* Task directions:
The data below should be restated word for word, with every picture omitted.

* Information provided:

◇ ◇ ◇

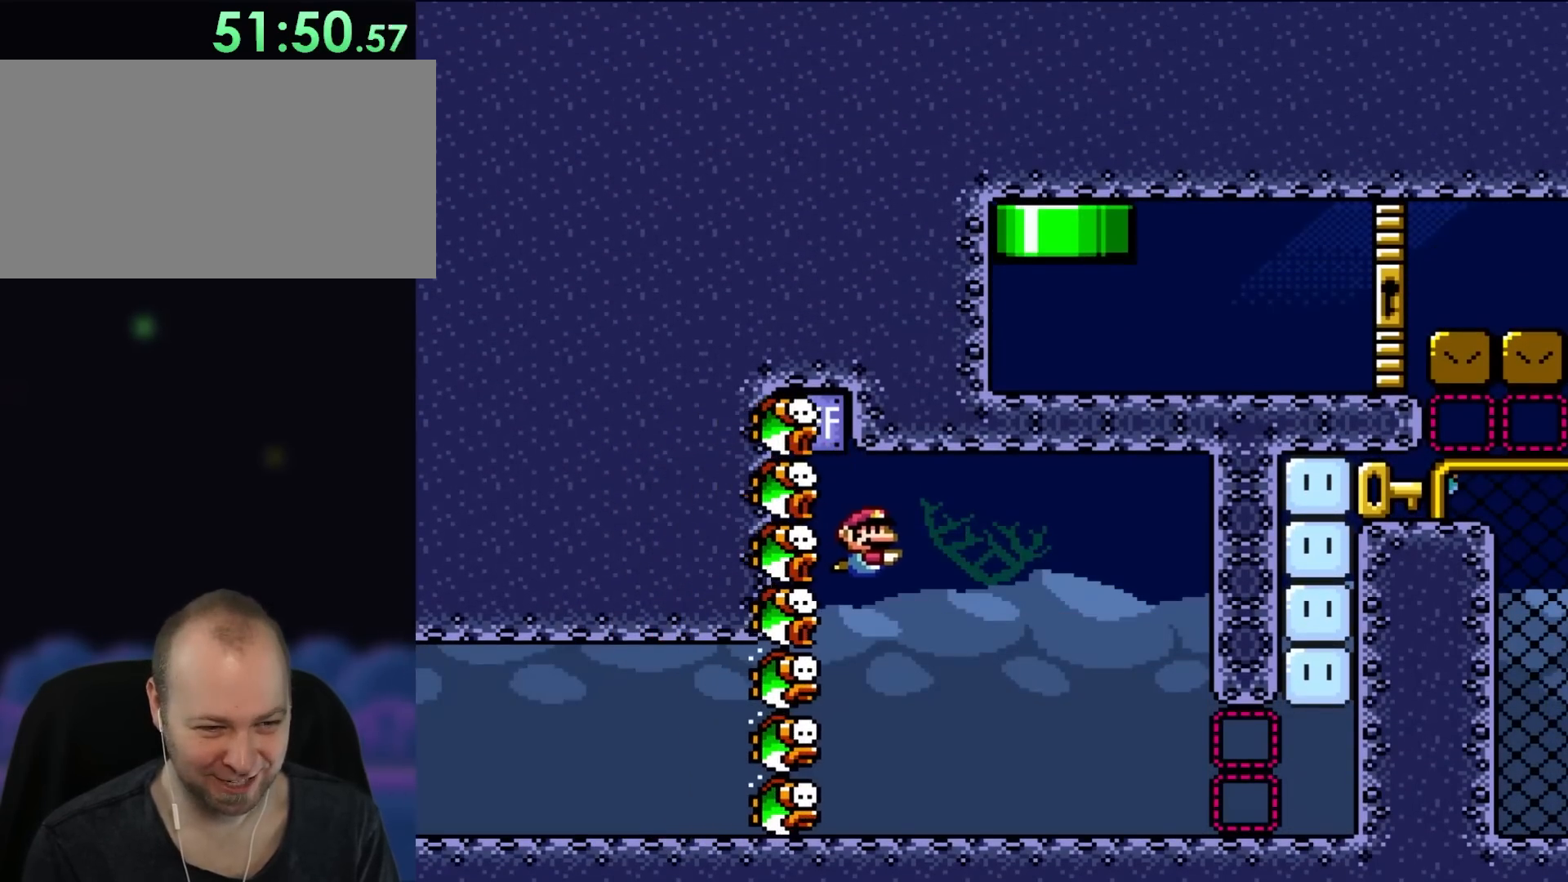
{"buttons": ["DPAD_DOWN", "DPAD_RIGHT"], "events": []}
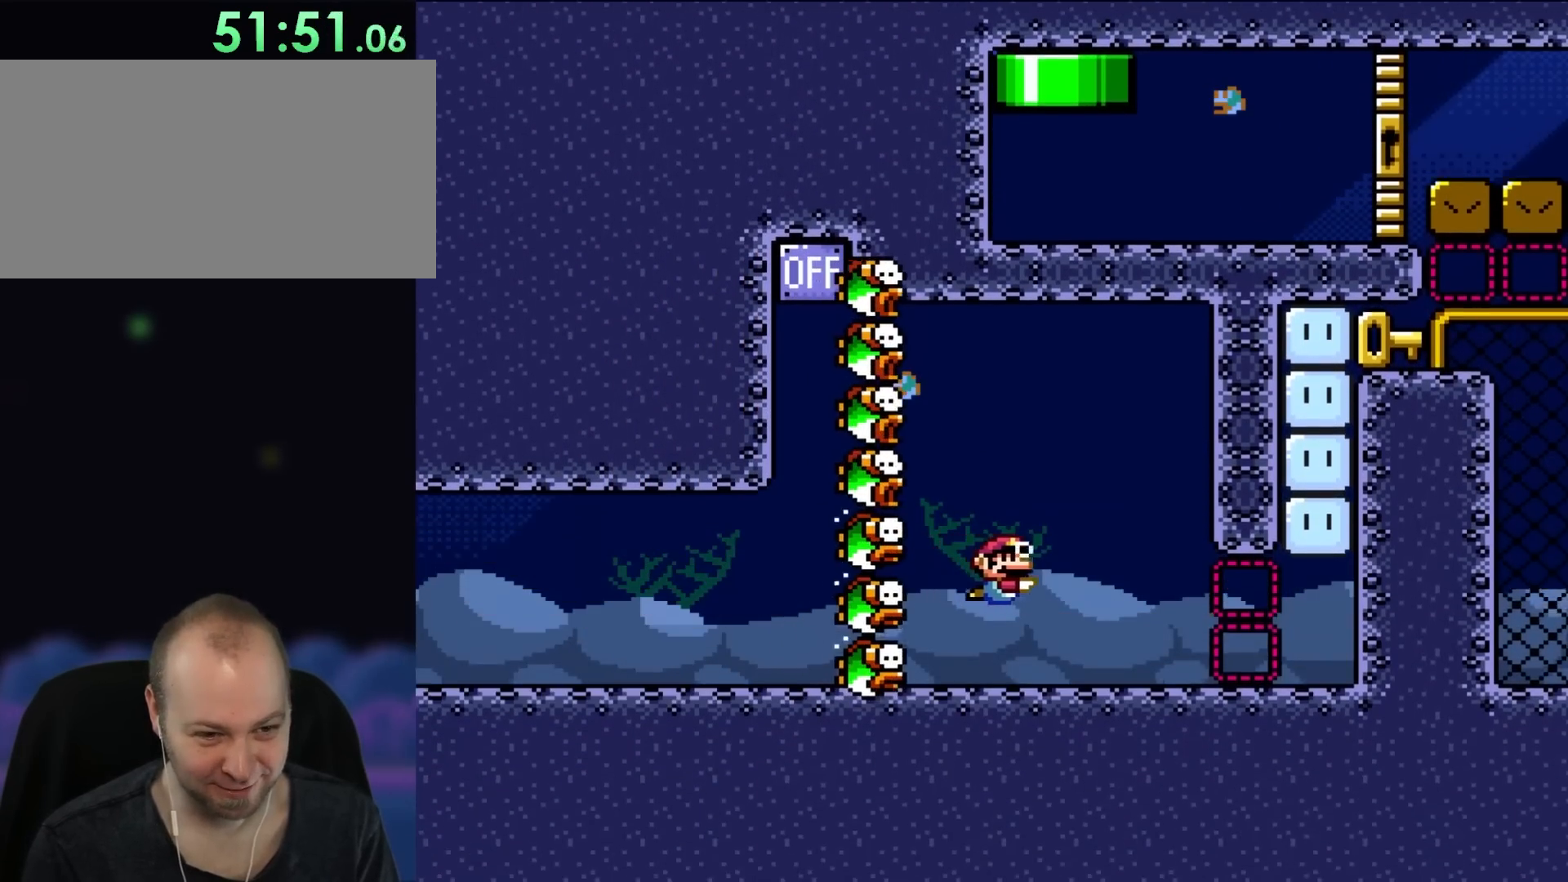
{"buttons": ["DPAD_DOWN", "DPAD_RIGHT"], "events": [[200, "B", "down"], [317, "B", "up"]]}
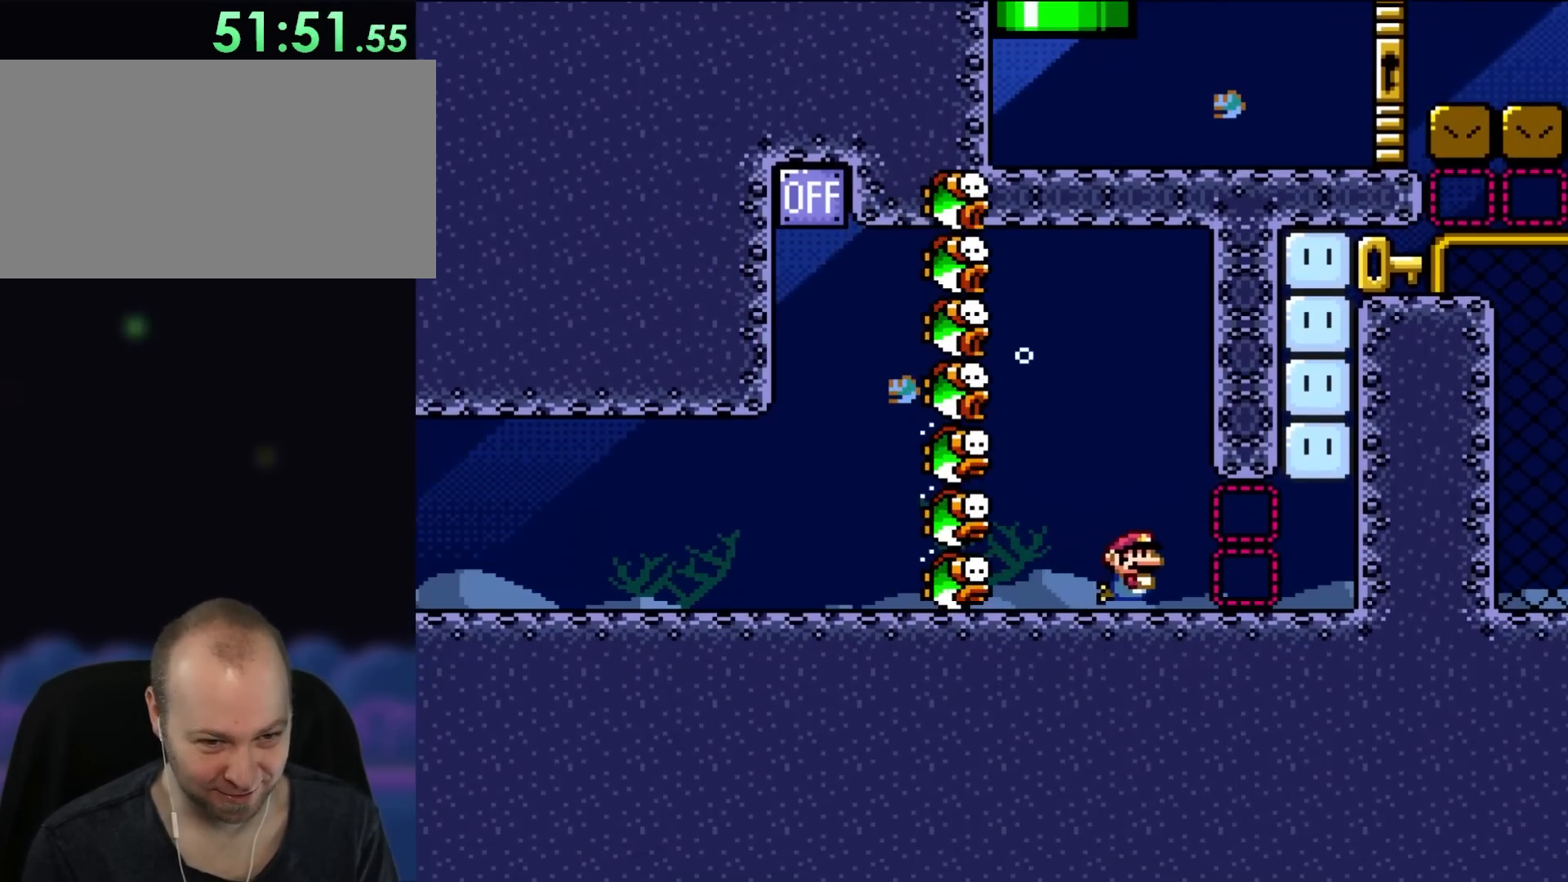
{"buttons": ["A", "DPAD_DOWN", "DPAD_RIGHT"], "events": [[83, "B", "down"], [167, "B", "up"], [500, "A", "down"]]}
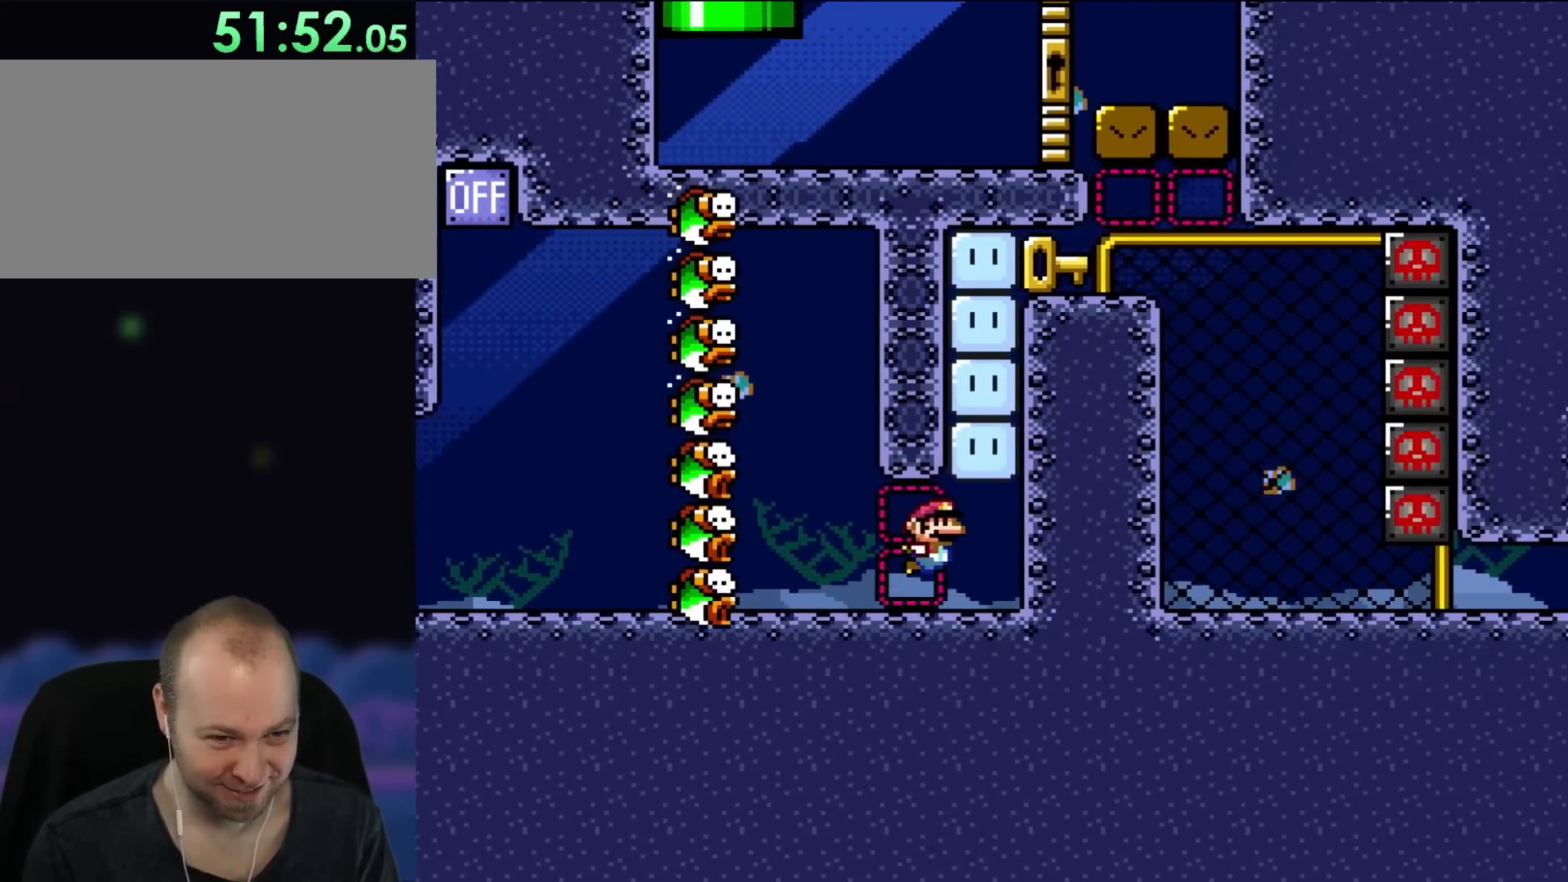
{"buttons": ["A", "DPAD_UP", "DPAD_RIGHT"], "events": [[33, "DPAD_DOWN", "up"], [83, "A", "up"], [83, "B", "down"], [83, "DPAD_UP", "down"], [150, "A", "down"], [167, "B", "up"], [233, "B", "down"], [267, "A", "up"], [350, "A", "down"], [350, "B", "up"], [400, "A", "up"], [400, "B", "down"], [467, "A", "down"], [467, "B", "up"]]}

◇ ◇ ◇

* Answer to the problem:
{"buttons": ["DPAD_DOWN", "DPAD_RIGHT"], "events": []}
{"buttons": ["DPAD_DOWN", "DPAD_RIGHT"], "events": [[200, "B", "down"], [317, "B", "up"]]}
{"buttons": ["A", "DPAD_DOWN", "DPAD_RIGHT"], "events": [[83, "B", "down"], [167, "B", "up"], [500, "A", "down"]]}
{"buttons": ["A", "DPAD_UP", "DPAD_RIGHT"], "events": [[33, "DPAD_DOWN", "up"], [83, "A", "up"], [83, "B", "down"], [83, "DPAD_UP", "down"], [150, "A", "down"], [167, "B", "up"], [233, "B", "down"], [267, "A", "up"], [350, "A", "down"], [350, "B", "up"], [400, "A", "up"], [400, "B", "down"], [467, "A", "down"], [467, "B", "up"]]}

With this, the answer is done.